WORK REQUEST: Find every line in the items below that contains the word "những", matching case exactly, and copy each of those lines.

*** EXERCISE INPUT Section Begins ***

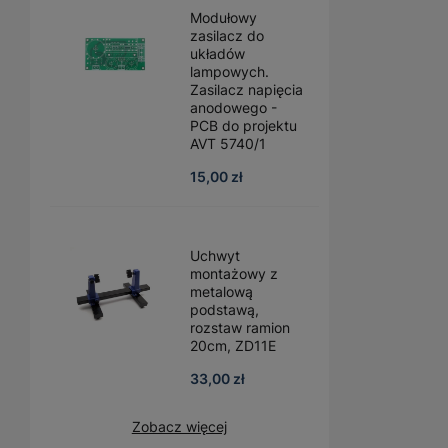
Modułowy
zasilacz do
układów
lampowych.
Zasilacz napięcia
anodowego -
PCB do projektu
AVT 5740/1
15,00 zł
Uchwyt
montażowy z
metalową
podstawą,
rozstaw ramion
20cm, ZD11E
33,00 zł
Zobacz więcej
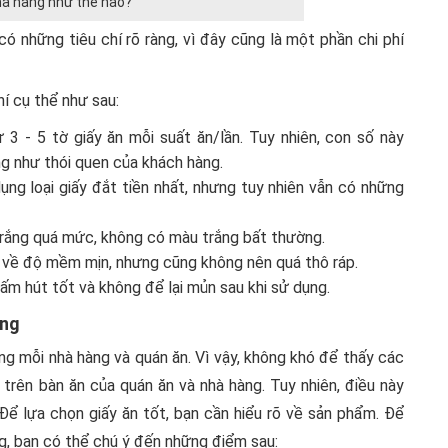
hà hàng như thế nào?
có những tiêu chí rõ ràng, vì đây cũng là một phần chi phí
hí cụ thể như sau:
3 - 5 tờ giấy ăn mỗi suất ăn/lần. Tuy nhiên, con số này
ng như thói quen của khách hàng.
ng loại giấy đắt tiền nhất, nhưng tuy nhiên vẫn có những
trắng quá mức, không có màu trắng bất thường.
về độ mềm mịn, nhưng cũng không nên quá thô ráp.
hấm hút tốt và không để lại mủn sau khi sử dụng.
ợng
ng mỗi nhà hàng và quán ăn. Vì vậy, không khó để thấy các
trên bàn ăn của quán ăn và nhà hàng. Tuy nhiên, điều này
ể lựa chọn giấy ăn tốt, bạn cần hiểu rõ về sản phẩm. Để
ng, bạn có thể chú ý đến những điểm sau:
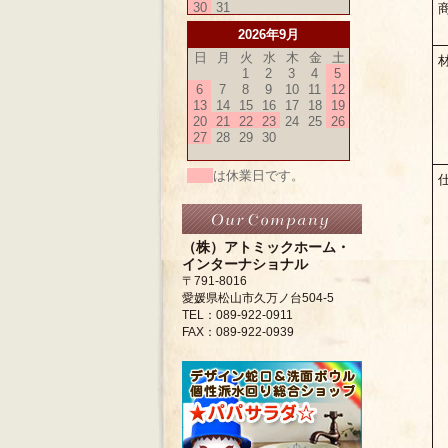
30
31
2026年9月
日
月
火
水
木
金
土
1
2
3
4
5
6
7
8
9
10
11
12
13
14
15
16
17
18
19
20
21
22
23
24
25
26
27
28
29
30
は休業日です。
（株）アトミックホーム・
インターナショナル
〒791-8016
愛媛県松山市久万ノ台504-5
TEL：089-922-0911
FAX：089-922-0939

*** EXERCISE INPUT Section Ends ***

ANSWER:
có những tiêu chí rõ ràng, vì đây cũng là một phần chi phí
ng loại giấy đắt tiền nhất, nhưng tuy nhiên vẫn có những
ng, bạn có thể chú ý đến những điểm sau:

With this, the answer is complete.